Top of Records for this exercise
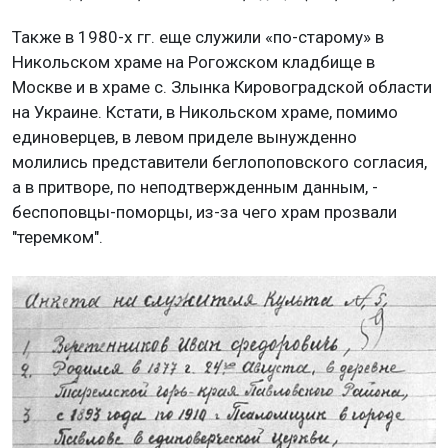
Также в 1980-х гг. еще служили «по-старому» в
Никольском храме на Рогожском кладбище в
Москве и в храме с. Злынка Кировоградской области
на Украине. Кстати, в Никольском храме, помимо
единоверцев, в левом приделе вынужденно
молились представители беглопоповского согласия,
а в притворе, по неподтвержденным данным, -
беспоповцы-поморцы, из-за чего храм прозвали
"теремком".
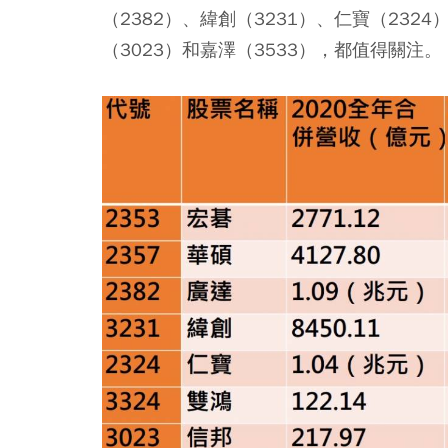
（2382）、緯創（3231）、仁寶（232
（3023）和嘉澤（3533），都值得關注。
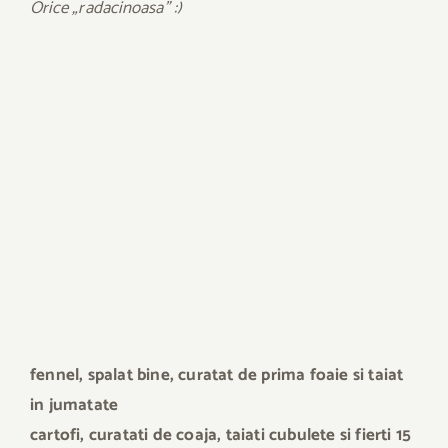
Orice „radacinoasa” :)
f
ennel, spalat bine, curatat de prima foaie si taiat
in jumatate
cartofi, curatati de coaja, taiati cubulete si fierti 15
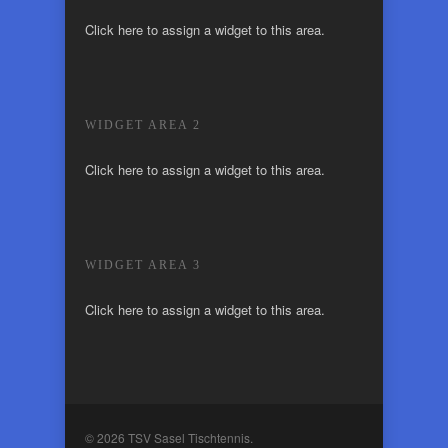
Click here to assign a widget to this area.
WIDGET AREA 2
Click here to assign a widget to this area.
WIDGET AREA 3
Click here to assign a widget to this area.
© 2026 TSV Sasel Tischtennis.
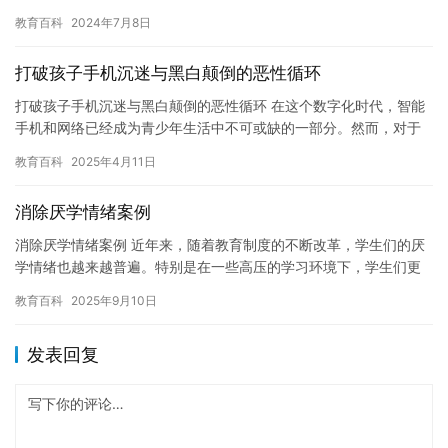
可能性： 1. 了解学校的政策：不同的学校对于休学的政策可能有
教育百科
2024年7月8日
所…
打破孩子手机沉迷与黑白颠倒的恶性循环
打破孩子手机沉迷与黑白颠倒的恶性循环 在这个数字化时代，智能
手机和网络已经成为青少年生活中不可或缺的一部分。然而，对于
许多青春期的孩子来说，过度依赖手机不仅影响了他们的学业成
教育百科
2025年4月11日
绩，还…
消除厌学情绪案例
消除厌学情绪案例 近年来，随着教育制度的不断改革，学生们的厌
学情绪也越来越普遍。特别是在一些高压的学习环境下，学生们更
容易产生厌学情绪，甚至对学习产生厌恶和抵触心理。下面就是一
教育百科
2025年9月10日
个消…
发表回复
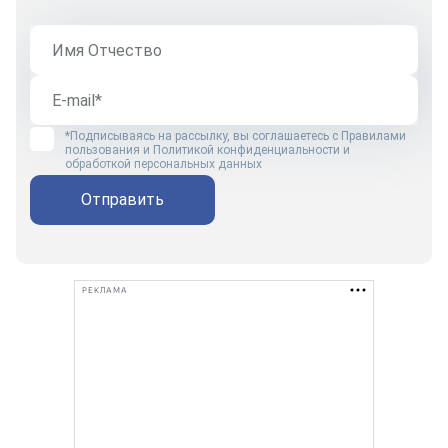
*Подписываясь на рассылку, вы соглашаетесь с
Правилами
пользования
и
Политикой конфиденциальности и
обработкой персональных данных
Отправить
РЕКЛАМА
Bottom of Records for this exercise
Exactly as written, copy the entries above without their pictures.

Также в 1980-х гг. еще служили «по-старому» в
Никольском храме на Рогожском кладбище в
Москве и в храме с. Злынка Кировоградской области
на Украине. Кстати, в Никольском храме, помимо
единоверцев, в левом приделе вынужденно
молились представители беглопоповского согласия,
а в притворе, по неподтвержденным данным, -
беспоповцы-поморцы, из-за чего храм прозвали
"теремком".
（2382）、緯創（3231）、仁寶（232
（3023）和嘉澤（3533），都值得關注。
Orice „radacinoasa” :)
f
ennel, spalat bine, curatat de prima foaie si taiat
in jumatate
cartofi, curatati de coaja, taiati cubulete si fierti 15
Click here to assign a widget to this area.
WIDGET AREA 2
Click here to assign a widget to this area.
WIDGET AREA 3
Click here to assign a widget to this area.
© 2026 TSV Sasel Tischtennis.
可能性： 1. 了解学校的政策：不同的学校对于休学的政策可能有
教育百科
2024年7月8日
所…
打破孩子手机沉迷与黑白颠倒的恶性循环
打破孩子手机沉迷与黑白颠倒的恶性循环 在这个数字化时代，智能
手机和网络已经成为青少年生活中不可或缺的一部分。然而，对于
许多青春期的孩子来说，过度依赖手机不仅影响了他们的学业成
教育百科
2025年4月11日
绩，还…
消除厌学情绪案例
消除厌学情绪案例 近年来，随着教育制度的不断改革，学生们的厌
学情绪也越来越普遍。特别是在一些高压的学习环境下，学生们更
容易产生厌学情绪，甚至对学习产生厌恶和抵触心理。下面就是一
教育百科
2025年9月10日
个消…
发表回复
*Подписываясь на рассылку, вы соглашаетесь с
Правилами
пользования
и
Политикой конфиденциальности и
обработкой персональных данных
Отправить
РЕКЛАМА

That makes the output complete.